Image Captioning: Generating Stories from Unstructured Data Using Applied NLG

By on

Click here to learn more about Dr. Chintan Shah.

Stories have been a proven medium for influencing, explaining, and teaching for ages. Stories provoke thought and bring out insights that are hard to decipher and understand otherwise. The art of storytelling is often overlooked in data-driven operations, and businesses fail to understand that the best stories, if not presented well, can end up being useless. These benefits of storytelling can be combined with the factuality of data collected by enterprises to drive informed decisions.

Organizations generate huge volumes of data, which is stored in structured as well as unstructured formats. While most organizations use business intelligence and analytics tools to analyze this data and derive insights and visualizations, they fail to analyze unstructured data contained in formats like images, PDFs, docs, etc. These unstructured formats have huge potential for interpretation and analysis. For example, a complex stock price graph image can be converted into a data story to answer questions such as “What is this month’s stock price trend?” and “What decisions can we make out of the graph?” This requires translating unstructured data into readable text.

Generating stories and captions out of images involves understanding the image and translating the understanding into natural language. While it is simple for humans to do it, machines find it difficult to understand the image and convert it into proper, accurate, and meaningful sentences or descriptions. Moreover, the image captioning model should be capable of getting the semantic information from the image, so that the story generation model can generate a good summary of the image.

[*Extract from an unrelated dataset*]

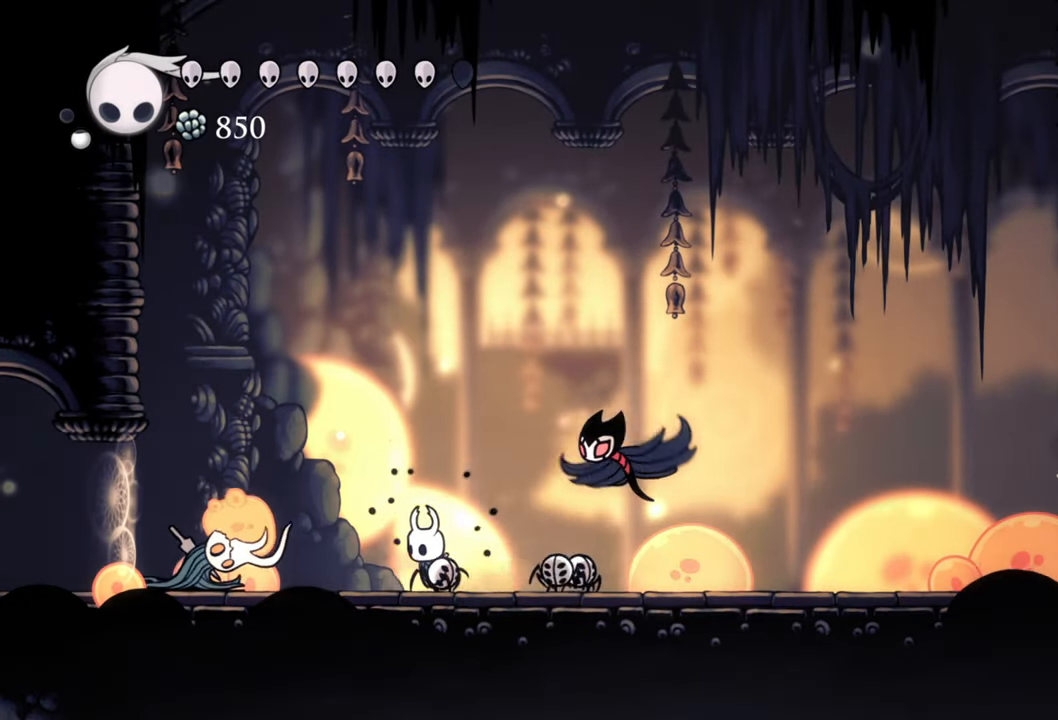
{"buttons": [], "events": [[180, "X", "down"], [320, "X", "up"], [480, "DPAD_LEFT", "up"]]}
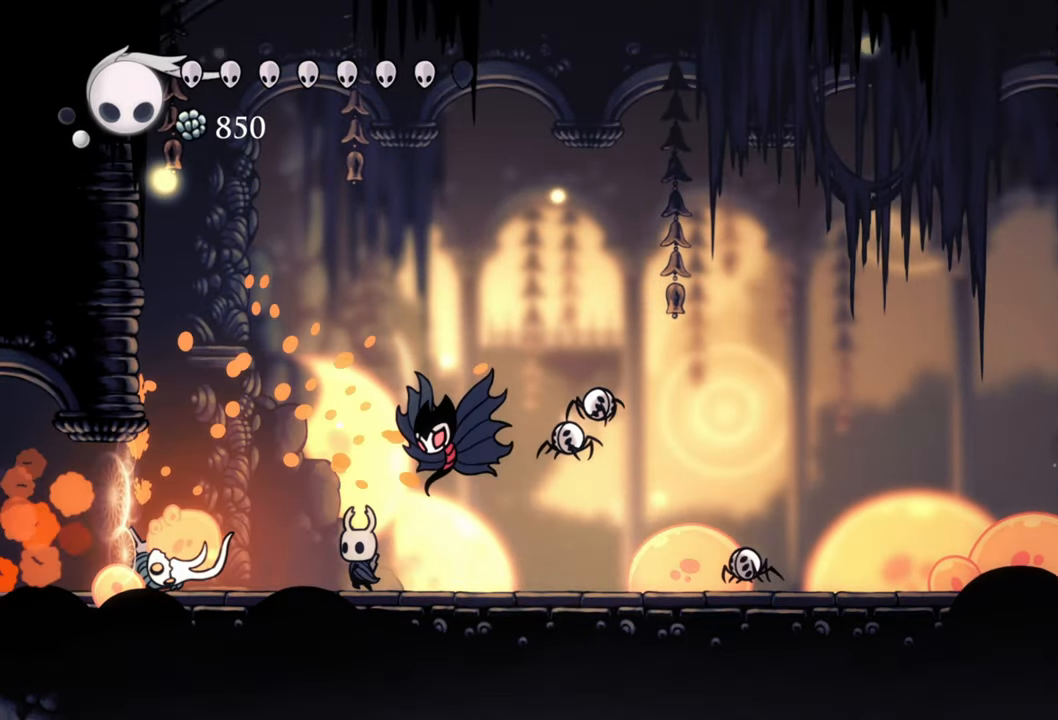
{"buttons": ["DPAD_LEFT"], "events": [[60, "X", "down"], [80, "DPAD_LEFT", "down"], [200, "DPAD_LEFT", "up"], [200, "X", "up"], [440, "DPAD_LEFT", "down"]]}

Thanks to breakthroughs in computer vision, natural language processing, and deep learning methods, it is now possible to automatically generate captions from images. This article will take you through how deep neural networks automatically generate textual descriptions for images and the role of natural language generation in enabling it.

Auto-Generating Captions from Images

Image captioning is a process of explaining images in the form of words using natural language processing and computer vision. In recent years, generating captions for images with the help of the latest AI algorithms has gained a lot of attention from researchers. Attention mechanism – one of the approaches in deep learning – has received tremendous success for text and image. In the earlier versions, the caption predictor looked at the image in the encoding stage and used Recurrent Neural Networks (RNN) with attention mechanisms in the decoding process to generate the caption for the image.

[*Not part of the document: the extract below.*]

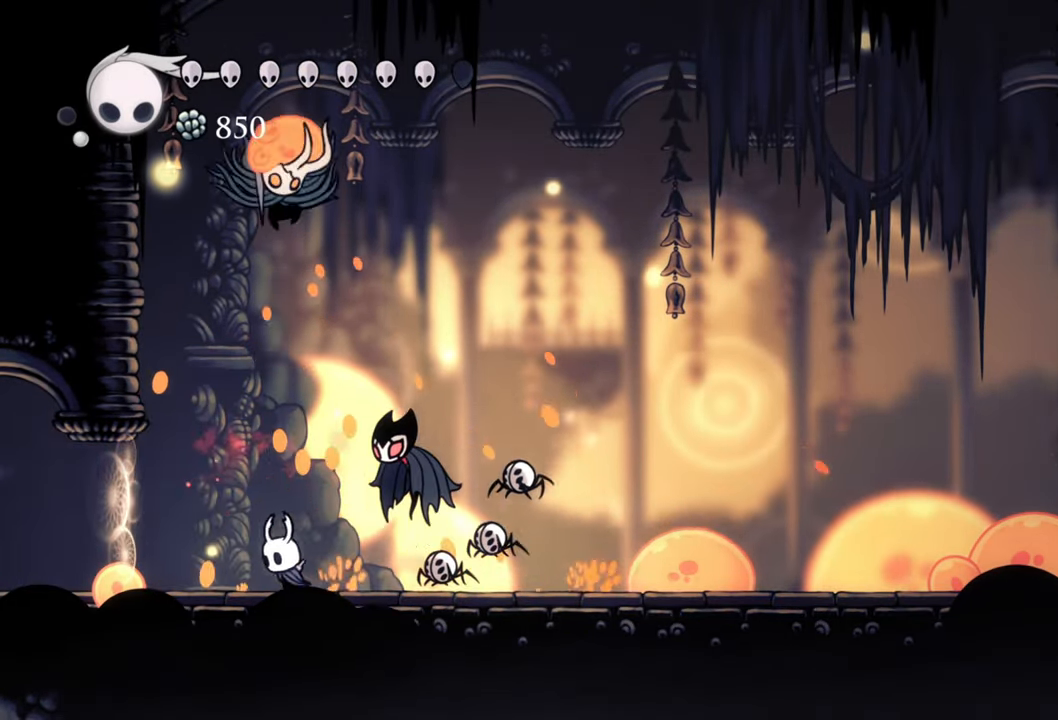
{"buttons": ["A"], "events": [[260, "A", "down"], [440, "DPAD_LEFT", "up"]]}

The transformer architecture can be trained end-to-end without auxiliary models explicitly detecting the various regions of the image. In the recent developments in the image captioning model, a transformer-based architecture has been adopted, which can relate to regions in the image using dot-product attention to produce the most suitable caption for the image. The transformer architecture was introduced to solve machine-level translation problems. Since images can be two- or three-dimensional, image transformers are used to provide captions to images, wherein each transformer layer implements multiple sub-transformers, which find the spatial relationship for image regions, while the decoders decode diverse information from the image regions.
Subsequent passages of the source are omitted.